■ **ARTICLE**:

* * * * *

PORT-SOUDAN: Les principales villes du Soudan, dont Khartoum et Port-Soudan, ont été plongées dans le noir dans la nuit de mercredi à jeudi après des frappes de drones contre une importante centrale électrique, qui ont également fait deux morts, ont indiqué plusieurs témoins à l'AFP.

Les frappes ont ciblé les transformateurs de la station électrique d’Al-Muqrin à Atbara, dans l'Etat du Nil, dans l'est du pays, a précisé la compagnie d'électricité nationale.

Deux secouristes ont été tués par une deuxième frappe de drone survenue alors qu'ils tentaient d'éteindre l'incendie provoqué par la première, a déclaré un responsable de la centrale en attribuant cette frappe aux paramilitaires des Forces de soutien rapide (FSR).

Le gouvernement de l’État du Nil a confirmé la mort des deux secouristes dans un communiqué officiel.

Cette station est un nœud stratégique du réseau électrique soudanais, recevant l’électricité produite par le barrage de Merowe — la plus grande source d'énergie hydroélectrique du pays — avant sa redistribution vers plusieurs régions.

Des témoins ont également indiqué qu’aux alentours de 02H00 (minuit GMT), les forces de l’armée régulière avaient activé leurs systèmes de défense antiaérienne, rapportant avoir vu des flammes et de la fumée s'élever au-dessus de la ville contrôlée par l'armée en guerre depuis avril 2023 contre les FSR.

* * * * *

■ **DONNÉES**:
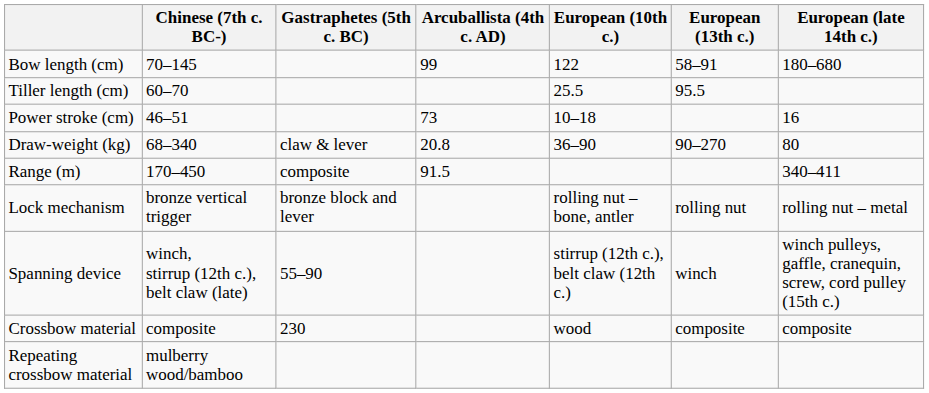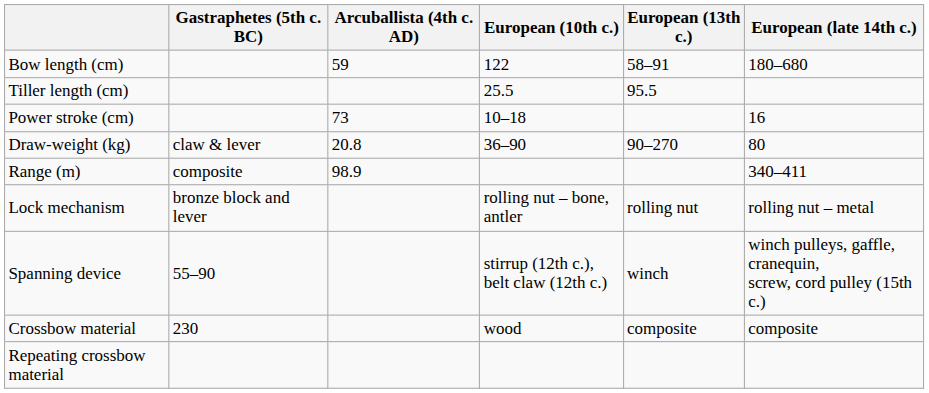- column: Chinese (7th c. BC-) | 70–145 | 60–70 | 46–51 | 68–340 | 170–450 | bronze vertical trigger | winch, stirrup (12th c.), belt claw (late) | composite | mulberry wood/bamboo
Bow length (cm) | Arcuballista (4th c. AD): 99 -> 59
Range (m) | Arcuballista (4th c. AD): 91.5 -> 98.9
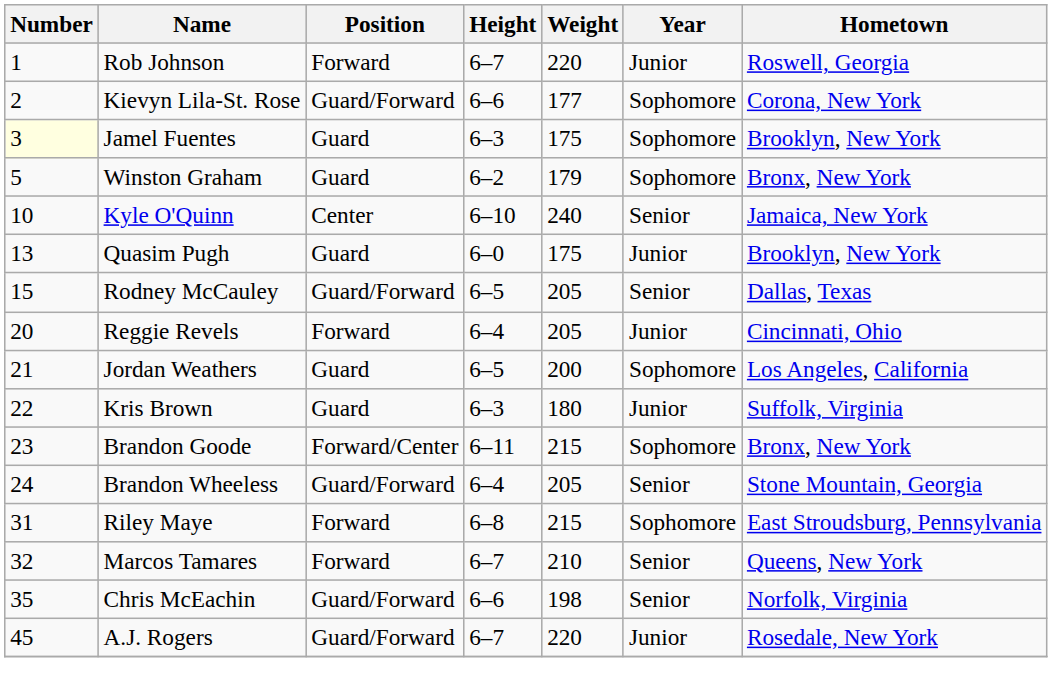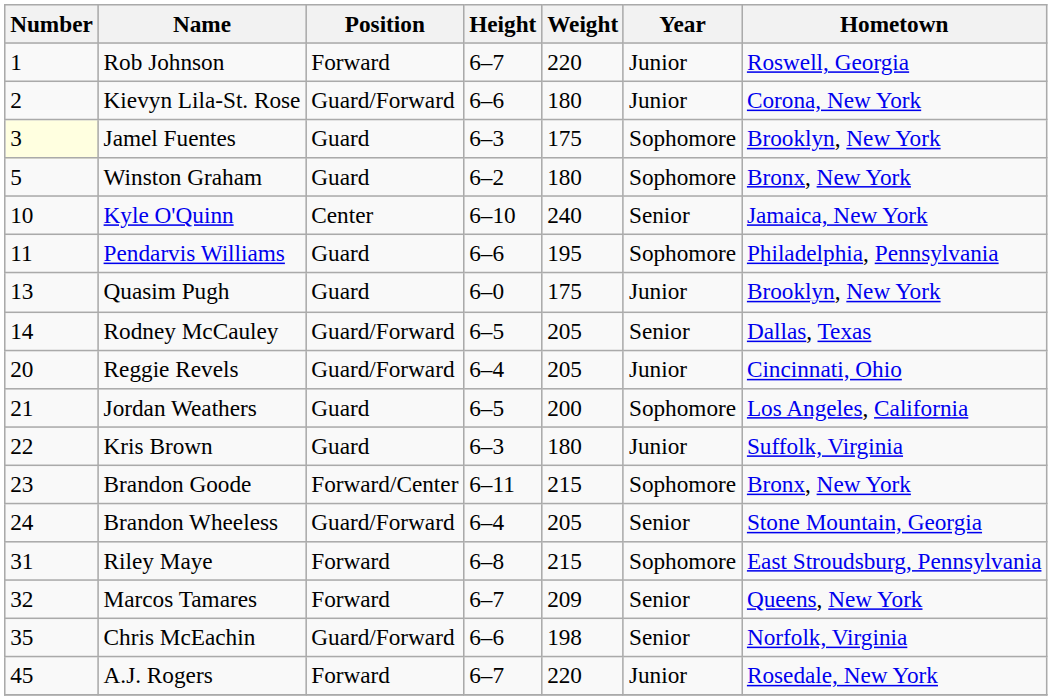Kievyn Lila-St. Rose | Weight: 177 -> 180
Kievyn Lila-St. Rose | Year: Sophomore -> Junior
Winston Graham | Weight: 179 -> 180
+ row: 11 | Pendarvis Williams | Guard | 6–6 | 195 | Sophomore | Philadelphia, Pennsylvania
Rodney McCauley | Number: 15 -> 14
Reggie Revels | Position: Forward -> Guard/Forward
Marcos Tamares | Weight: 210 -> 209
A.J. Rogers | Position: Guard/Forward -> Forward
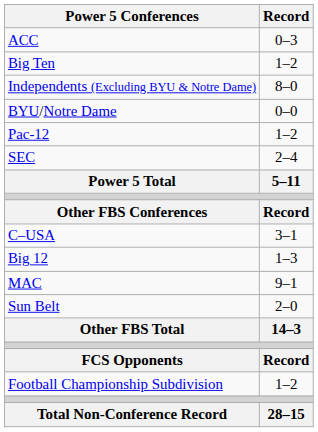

* * * * *

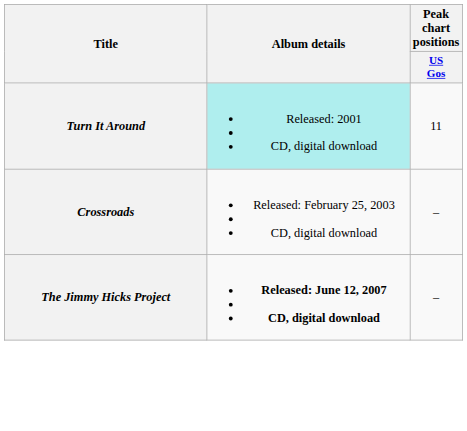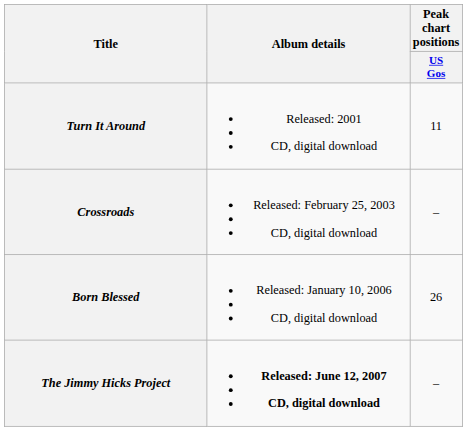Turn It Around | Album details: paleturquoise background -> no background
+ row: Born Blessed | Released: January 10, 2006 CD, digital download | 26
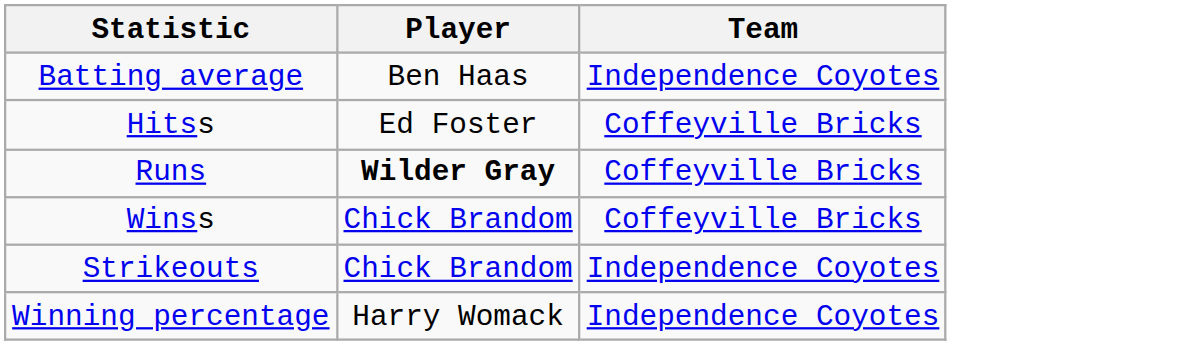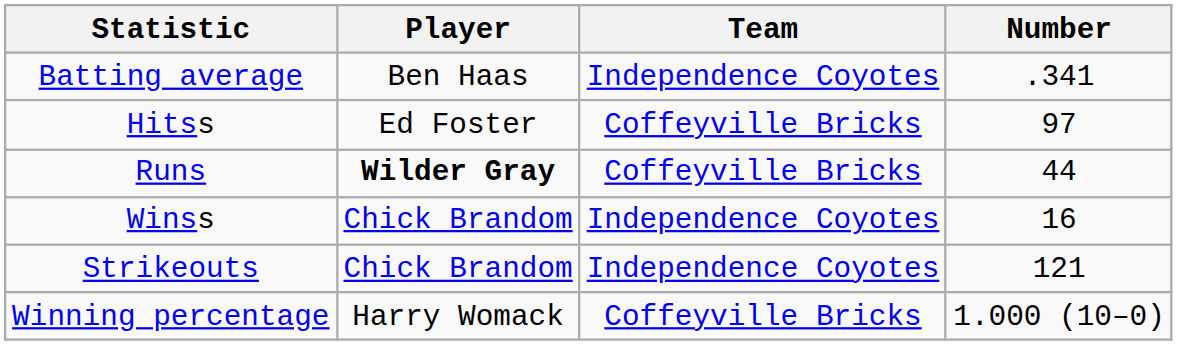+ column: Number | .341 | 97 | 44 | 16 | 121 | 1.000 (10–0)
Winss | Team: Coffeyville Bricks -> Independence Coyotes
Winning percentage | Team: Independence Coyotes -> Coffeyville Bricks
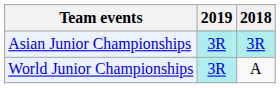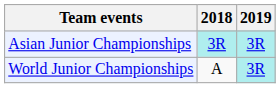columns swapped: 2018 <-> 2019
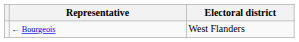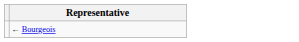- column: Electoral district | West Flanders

* * * * *

■ **À COMPLÉTER**:
A: Répondez aux questions suivantes sur l'article sur les frappes de drones au Soudan :
(i) Quelle station électrique les frappes ont-elles ciblée ?
(ii) Combien de secouristes ont été tués ?
(iii) Depuis quand l'armée est-elle en guerre contre les FSR ?
B: Reprenez le passage de l'article sur les frappes de drones au Soudan qui va de « Les frappes ont » jusqu'à « un communiqué officiel. », en substituant « sauveteurs » à « secouristes ».
C: Poursuivez l'article sur les frappes de drones au Soudan à partir de sa dernière phrase, s'il vous plaît.

■ **RÉSULTATS**:
A:
(i) La station électrique d'Al-Muqrin à Atbara, dans l'État du Nil.
(ii) Deux.
(iii) Depuis avril 2023.

B:
Les frappes ont ciblé les transformateurs de la station électrique d’Al-Muqrin à Atbara, dans l'Etat du Nil, dans l'est du pays, a précisé la compagnie d'électricité nationale.

Deux sauveteurs ont été tués par une deuxième frappe de drone survenue alors qu'ils tentaient d'éteindre l'incendie provoqué par la première, a déclaré un responsable de la centrale en attribuant cette frappe aux paramilitaires des Forces de soutien rapide (FSR).

Le gouvernement de l’État du Nil a confirmé la mort des deux sauveteurs dans un communiqué officiel.

C:
Les coupures d’électricité se sont étendues à plusieurs États, notamment ceux du Nil, de la mer Rouge — où se trouve Port-Soudan, siège provisoire du gouvernement pro-armée — ainsi qu’à la capitale Khartoum, selon des témoins, l'incendie n'étant toujours pas maitrisé.

Les FSR n’ont jusqu'à présent pas commenté l'attaque.

Ces derniers mois, les FSR ont été accusées de lancer des attaques de drones sur de vastes zones contrôlées par l’armée, visant des infrastructures civiles et provoquant des coupures de courant affectant des millions de personnes.

La guerre, qui a éclaté en avril 2023, a fait plusieurs dizaines de milliers de morts, des millions de déplacés et provoqué "la pire crise humanitaire au monde", selon l'ONU.